Políticas Públicas de Segurança no Brasil

Parece que uma das razões do fracasso e da inexistência de políticas nessa área reside num plano puramente cognitivo. A proposição de políticas públicas de segurança, no Brasil, consiste num movimento pendular, oscilando entre a reforma social e a dissuasão individual. A ideia da reforma decorre da crença de que o crime resulta de fatores socioeconômicos que bloqueiam o acesso a meios legítimos de se ganhar a vida. Esta deterioração das condições de vida traduz-se no acesso restrito de alguns setores da população a oportunidades no mercado de trabalho e de bens e serviços, assim como na má socialização a que são submetidos nos âmbitos familiar, escolar e na convivência com subgrupos desviantes. Consequentemente, propostas de controle da criminalidade passam inevitavelmente tanto por reformas sociais de profundidade como por reformas individuais voltadas a reeducar e ressocializar criminosos para o convívio em sociedade.

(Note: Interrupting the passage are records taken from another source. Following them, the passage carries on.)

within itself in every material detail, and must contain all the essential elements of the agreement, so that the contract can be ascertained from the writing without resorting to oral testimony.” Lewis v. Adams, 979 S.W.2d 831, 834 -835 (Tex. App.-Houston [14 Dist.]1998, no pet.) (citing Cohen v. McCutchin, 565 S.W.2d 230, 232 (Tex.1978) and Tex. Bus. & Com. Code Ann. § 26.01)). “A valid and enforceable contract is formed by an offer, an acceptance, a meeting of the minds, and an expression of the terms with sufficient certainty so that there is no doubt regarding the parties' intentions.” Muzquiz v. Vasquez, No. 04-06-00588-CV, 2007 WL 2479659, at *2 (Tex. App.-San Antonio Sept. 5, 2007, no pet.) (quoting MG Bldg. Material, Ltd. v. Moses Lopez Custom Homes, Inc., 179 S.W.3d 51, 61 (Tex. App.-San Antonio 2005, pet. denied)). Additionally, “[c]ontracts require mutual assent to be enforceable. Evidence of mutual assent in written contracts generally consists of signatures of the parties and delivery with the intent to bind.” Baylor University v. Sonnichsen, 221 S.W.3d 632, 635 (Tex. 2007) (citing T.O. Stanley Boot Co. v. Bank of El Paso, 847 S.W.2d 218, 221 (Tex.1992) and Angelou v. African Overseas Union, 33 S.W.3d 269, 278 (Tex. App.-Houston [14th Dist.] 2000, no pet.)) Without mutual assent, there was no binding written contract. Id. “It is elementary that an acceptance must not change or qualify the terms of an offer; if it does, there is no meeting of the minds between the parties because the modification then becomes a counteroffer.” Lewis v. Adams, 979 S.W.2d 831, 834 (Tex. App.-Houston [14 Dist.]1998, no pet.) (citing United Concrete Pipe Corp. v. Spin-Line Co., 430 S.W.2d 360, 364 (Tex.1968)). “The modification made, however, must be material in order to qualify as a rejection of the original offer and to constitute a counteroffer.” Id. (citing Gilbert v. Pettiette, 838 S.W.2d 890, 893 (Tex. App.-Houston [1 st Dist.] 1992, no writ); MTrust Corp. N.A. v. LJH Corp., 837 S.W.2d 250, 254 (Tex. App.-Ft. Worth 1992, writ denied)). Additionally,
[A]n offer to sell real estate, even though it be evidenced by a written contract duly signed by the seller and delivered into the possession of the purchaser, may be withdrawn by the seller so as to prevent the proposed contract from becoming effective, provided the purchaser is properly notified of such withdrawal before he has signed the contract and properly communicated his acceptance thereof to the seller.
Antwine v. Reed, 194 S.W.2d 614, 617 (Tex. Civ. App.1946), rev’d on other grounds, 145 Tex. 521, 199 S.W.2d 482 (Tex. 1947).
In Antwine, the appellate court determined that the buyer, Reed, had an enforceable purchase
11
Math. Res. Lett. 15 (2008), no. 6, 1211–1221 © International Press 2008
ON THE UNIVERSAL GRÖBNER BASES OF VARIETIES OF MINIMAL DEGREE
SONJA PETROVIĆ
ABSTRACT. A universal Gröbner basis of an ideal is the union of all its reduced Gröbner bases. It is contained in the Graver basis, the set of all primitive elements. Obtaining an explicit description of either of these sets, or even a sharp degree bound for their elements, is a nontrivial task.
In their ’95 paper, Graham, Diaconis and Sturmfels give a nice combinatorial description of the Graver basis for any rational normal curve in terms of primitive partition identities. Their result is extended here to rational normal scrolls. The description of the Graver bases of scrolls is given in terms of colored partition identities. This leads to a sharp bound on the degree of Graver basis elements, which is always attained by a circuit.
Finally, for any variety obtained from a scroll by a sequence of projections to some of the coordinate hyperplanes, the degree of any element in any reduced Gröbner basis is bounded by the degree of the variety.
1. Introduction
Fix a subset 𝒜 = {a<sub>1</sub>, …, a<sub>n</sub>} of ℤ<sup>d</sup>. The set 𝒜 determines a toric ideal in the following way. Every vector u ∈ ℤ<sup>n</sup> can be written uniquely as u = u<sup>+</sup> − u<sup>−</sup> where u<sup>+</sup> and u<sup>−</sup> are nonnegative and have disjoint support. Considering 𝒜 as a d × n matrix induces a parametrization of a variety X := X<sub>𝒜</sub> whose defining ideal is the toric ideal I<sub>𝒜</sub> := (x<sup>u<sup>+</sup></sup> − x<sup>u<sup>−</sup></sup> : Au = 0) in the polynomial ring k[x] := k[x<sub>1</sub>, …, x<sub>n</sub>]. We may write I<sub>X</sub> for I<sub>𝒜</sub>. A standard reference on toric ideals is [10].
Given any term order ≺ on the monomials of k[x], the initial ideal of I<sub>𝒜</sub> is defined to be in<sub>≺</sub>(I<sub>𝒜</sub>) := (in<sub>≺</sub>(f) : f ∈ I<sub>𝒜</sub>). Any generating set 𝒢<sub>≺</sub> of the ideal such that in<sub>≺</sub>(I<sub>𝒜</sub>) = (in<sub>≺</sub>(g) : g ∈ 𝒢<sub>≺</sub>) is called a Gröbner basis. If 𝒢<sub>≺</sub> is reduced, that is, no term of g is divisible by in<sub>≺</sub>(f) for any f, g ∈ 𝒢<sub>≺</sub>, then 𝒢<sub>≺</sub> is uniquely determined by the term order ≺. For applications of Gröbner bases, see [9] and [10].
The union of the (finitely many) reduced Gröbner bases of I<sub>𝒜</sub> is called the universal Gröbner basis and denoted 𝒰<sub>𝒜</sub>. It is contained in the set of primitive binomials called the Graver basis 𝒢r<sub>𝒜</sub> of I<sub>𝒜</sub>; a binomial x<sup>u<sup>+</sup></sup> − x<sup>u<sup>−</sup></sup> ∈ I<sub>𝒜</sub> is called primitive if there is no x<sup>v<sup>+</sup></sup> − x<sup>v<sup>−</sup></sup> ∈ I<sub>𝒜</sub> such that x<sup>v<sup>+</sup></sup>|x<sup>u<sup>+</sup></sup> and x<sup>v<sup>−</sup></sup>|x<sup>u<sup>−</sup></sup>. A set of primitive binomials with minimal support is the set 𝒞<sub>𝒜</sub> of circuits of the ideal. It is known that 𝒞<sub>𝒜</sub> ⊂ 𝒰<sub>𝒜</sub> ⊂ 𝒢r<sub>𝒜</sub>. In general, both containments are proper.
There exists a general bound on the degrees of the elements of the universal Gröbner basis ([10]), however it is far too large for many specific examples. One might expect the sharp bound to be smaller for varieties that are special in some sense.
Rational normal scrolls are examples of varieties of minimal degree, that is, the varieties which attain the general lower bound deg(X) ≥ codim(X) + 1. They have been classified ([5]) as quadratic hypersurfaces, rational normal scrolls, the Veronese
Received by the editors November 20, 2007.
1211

A par das políticas convencionais de geração de empregos e combate à fome e à miséria, ações de cunho assistencialista visariam minimizar os efeitos mais imediatos da carência, além de incutir em jovens candidatos potenciais ao crime novos valores através da educação, da prática de esportes, do ensino profissionalizante e do aprendizado de artes e na convivência pacífica e harmoniosa com seus semelhantes. Quando isto já não é mais possível, que se reformem então aqueles indivíduos que caíram no mundo do crime através do trabalho e da reeducação nas prisões. (Cláudio C. Beato Filho)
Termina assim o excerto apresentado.